Borse, gli esperti credono nel rally di fine anno

Giuliani (Azimut): "Possibile un rimbalzo del 5-10% grazie agli investitori istituzionali". Greco (Jp Morgan): "La Bce taglierà i tassi". Dopo la crisi dei mutui subprime Usa e l’intervento delle banche centrali, le Piazze internazionali tornano sui livelli fatti segnare tra dicembre e gennaio

Borse, gli esperti credono nel rally di fine anno
Milano - Il sovrapporsi della crisi dei mutui subprime e della cura impartita la scorsa estate dalle banche centrali per arginarla ha rischiato di ledere gli equilibri del sistema finanziario, ma le Borse internazionali dovrebbero riprendere la rincorsa da qui a fine anno. «Non mi stupirei se entro dicembre assistessimo a un rally compreso tra il 5 e il 10%», sintetizza l’amministratore delegato di Azimut, Pietro Giuliani.

Se questo scenario si verificasse i mercati metterebbero a segno l’ennesimo anno consecutivo di crescita, con l’effetto di aprire nuove incognite sulla futura tenuta delle quotazioni. Sbarrata la via dell’investimento immobiliare e vista l’incertezza che contraddistingue la politica monetaria della Bce, ad avere bisogno di un rimbalzo appaiono tuttavia gli stessi investitori istituzionali. Fondi di investimento, fondi pensione, assicurazioni e banche attualmente alle prese con mercati che, in un’altalena di euforia e ritirate improvvise, sono tornati ai livelli segnati tra dicembre 2006 e lo scorso gennaio.

Con il risultato di «schiacciare» le prospettive di rendimento per il popolo dei sottoscrittori. Più cauto, tuttavia, l’analisi del numero uno italiano di Jp Morgan Asset Management, Massimo Greco, che ricorda la difficoltà di calcolare con esattezza «le ricadute della crisi dei subprime sull’economia reale, anche se la mossa della Fed dovrebbe aver evitato il rischio di un rallentamento congiunturale».

Molto dipenderà ora dalle scelte della Bce, che però difficilmente potrà evitare una sforbiciata al costo del denaro soprattutto se l’euro continuerà ad apprezzarsi rispetto al dollaro fino a raggiungere quota 1,45.

Una soglia che avrebbe come conseguenza «forti impatti restrittivi sull’economia» del Vecchio Continente, avverte Greco che guarda invece con meno apprensione alla pur inarrestabile fiammata del petrolio oltre gli 80 dollari al barile: in tale prezzo «è già conteggiato buona parte del rischio geopolitico legato all’Iran».

Le alternative all’azionario del resto non sono molte: «Siamo davanti a una bolla immobiliare, al posto di farla scoppiare il sistema ha deciso di scaricarla sulla finanza per diluirne l’impatto», sintetizza Giuliani.
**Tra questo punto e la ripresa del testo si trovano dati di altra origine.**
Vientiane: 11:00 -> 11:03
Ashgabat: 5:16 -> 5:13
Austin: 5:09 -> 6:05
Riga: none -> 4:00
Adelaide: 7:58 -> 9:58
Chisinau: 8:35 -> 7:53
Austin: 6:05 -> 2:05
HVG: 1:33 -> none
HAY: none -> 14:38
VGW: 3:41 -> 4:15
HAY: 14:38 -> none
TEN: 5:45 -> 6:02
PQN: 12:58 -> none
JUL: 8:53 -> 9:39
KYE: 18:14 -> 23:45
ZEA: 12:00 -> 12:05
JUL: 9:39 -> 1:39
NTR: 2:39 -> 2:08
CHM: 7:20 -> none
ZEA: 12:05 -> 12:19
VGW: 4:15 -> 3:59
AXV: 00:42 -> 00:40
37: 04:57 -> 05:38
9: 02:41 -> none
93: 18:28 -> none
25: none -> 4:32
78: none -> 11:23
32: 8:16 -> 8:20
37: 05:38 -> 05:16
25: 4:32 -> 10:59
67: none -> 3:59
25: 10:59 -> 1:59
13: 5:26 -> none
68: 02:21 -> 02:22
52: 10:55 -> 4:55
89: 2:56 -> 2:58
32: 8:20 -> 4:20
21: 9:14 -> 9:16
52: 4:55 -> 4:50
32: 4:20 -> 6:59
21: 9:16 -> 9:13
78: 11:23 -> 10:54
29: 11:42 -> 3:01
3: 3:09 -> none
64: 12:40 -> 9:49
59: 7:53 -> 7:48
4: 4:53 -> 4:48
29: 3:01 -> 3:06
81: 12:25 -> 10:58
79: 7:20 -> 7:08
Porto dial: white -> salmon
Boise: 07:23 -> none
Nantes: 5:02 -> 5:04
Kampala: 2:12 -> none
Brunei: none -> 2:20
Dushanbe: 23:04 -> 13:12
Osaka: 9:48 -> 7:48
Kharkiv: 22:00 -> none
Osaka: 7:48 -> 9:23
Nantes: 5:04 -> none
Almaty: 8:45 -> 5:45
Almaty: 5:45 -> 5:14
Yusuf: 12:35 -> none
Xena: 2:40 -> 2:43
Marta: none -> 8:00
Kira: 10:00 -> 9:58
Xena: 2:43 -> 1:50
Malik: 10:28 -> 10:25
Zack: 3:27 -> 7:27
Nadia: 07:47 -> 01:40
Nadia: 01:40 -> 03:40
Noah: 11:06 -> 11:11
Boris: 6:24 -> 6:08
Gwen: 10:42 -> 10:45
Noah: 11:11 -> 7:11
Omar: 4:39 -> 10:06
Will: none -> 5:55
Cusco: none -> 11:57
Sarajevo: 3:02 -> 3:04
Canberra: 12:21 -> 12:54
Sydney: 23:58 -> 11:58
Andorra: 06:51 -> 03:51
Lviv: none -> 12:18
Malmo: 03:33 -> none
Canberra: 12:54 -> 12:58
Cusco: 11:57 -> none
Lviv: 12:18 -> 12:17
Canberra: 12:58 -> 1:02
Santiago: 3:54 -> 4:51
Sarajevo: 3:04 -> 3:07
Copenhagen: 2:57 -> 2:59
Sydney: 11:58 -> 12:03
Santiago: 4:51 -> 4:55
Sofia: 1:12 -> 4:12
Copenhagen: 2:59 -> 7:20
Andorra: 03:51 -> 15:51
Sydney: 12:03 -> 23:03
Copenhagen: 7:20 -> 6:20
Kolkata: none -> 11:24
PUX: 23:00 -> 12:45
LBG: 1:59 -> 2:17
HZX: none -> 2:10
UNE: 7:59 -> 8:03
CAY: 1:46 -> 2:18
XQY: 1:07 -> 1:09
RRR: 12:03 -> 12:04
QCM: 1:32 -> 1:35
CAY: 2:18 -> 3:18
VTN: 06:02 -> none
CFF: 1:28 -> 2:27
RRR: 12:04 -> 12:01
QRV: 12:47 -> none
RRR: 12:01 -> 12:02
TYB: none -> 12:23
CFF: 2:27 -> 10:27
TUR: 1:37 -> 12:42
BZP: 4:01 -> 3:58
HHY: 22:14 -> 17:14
In ogni caso, «non sono ravvisabili grandi problemi macro-economici»; ecco perché, una volta analizzati anche i fondamentali, «non è da considerare drogata un’eventuale rincorsa delle quotazioni». Incerto, invece, affidarsi alle obbligazioni sulle quali pende il rischio di un ritorno dell’inflazione, prosegue Greco che considera l’attuale rimbalzo dei titoli corporate più come un’occasione di alleggerire posizioni esistenti che per investire. Il motore dello sviluppo rimarrà la Cina, da qui l’attenzione di Greco per i Paesi ad alto tasso di crescita mentre in Europa e Stati Uniti appare preferibile limitarsi a prendere posizione sui titoli a maggior capitalizzazione.